Work to complete >> Every line in the data below has to be repeated exactly; no picture belongs in the result.

Data shown >>
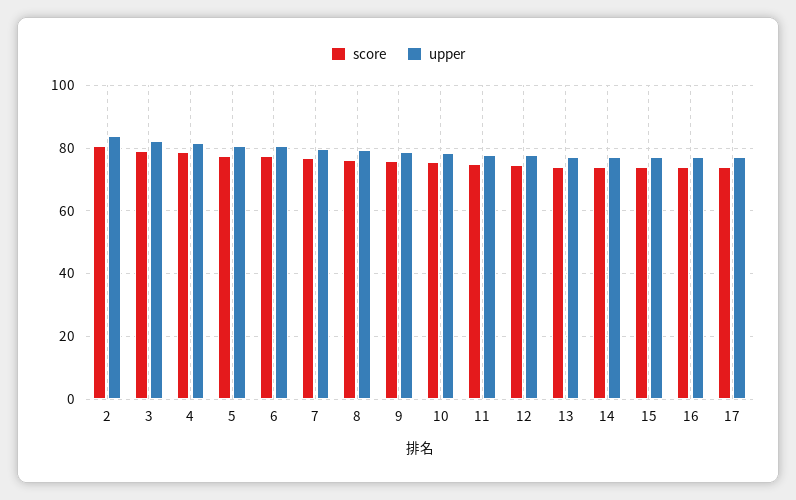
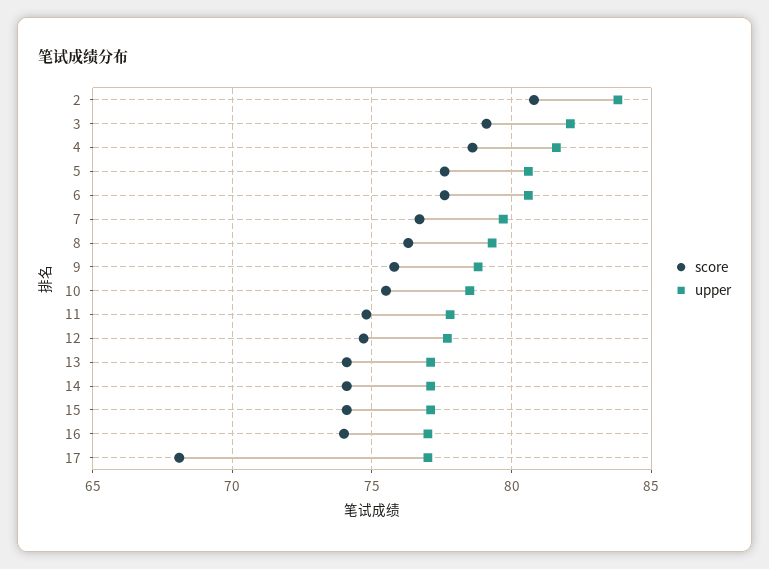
  {
    "score": {
      "2": 81,
      "3": 79,
      "4": 78.5,
      "5": 77.5,
      "6": 77.5,
      "7": 76.5,
      "8": 76.5,
      "9": 76,
      "10": 75.5,
      "11": 75,
      "12": 74.5,
      "13": 74,
      "14": 74,
      "15": 74,
      "16": 74,
-     "17": 74
+     "17": 68
    },
    "upper": {
      "2": 84,
      "3": 82,
      "4": 81.5,
      "5": 80.5,
      "6": 80.5,
      "7": 79.5,
      "8": 79.5,
      "9": 79,
      "10": 78.5,
      "11": 78,
      "12": 77.5,
      "13": 77,
      "14": 77,
      "15": 77,
      "16": 77,
      "17": 77
    }
  }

Answer to the exercise >>
  {
    "score": {
      "2": 81,
      "3": 79,
      "4": 78.5,
      "5": 77.5,
      "6": 77.5,
      "7": 76.5,
      "8": 76.5,
      "9": 76,
      "10": 75.5,
      "11": 75,
      "12": 74.5,
      "13": 74,
      "14": 74,
      "15": 74,
      "16": 74,
-     "17": 74
+     "17": 68
    },
    "upper": {
      "2": 84,
      "3": 82,
      "4": 81.5,
      "5": 80.5,
      "6": 80.5,
      "7": 79.5,
      "8": 79.5,
      "9": 79,
      "10": 78.5,
      "11": 78,
      "12": 77.5,
      "13": 77,
      "14": 77,
      "15": 77,
      "16": 77,
      "17": 77
    }
  }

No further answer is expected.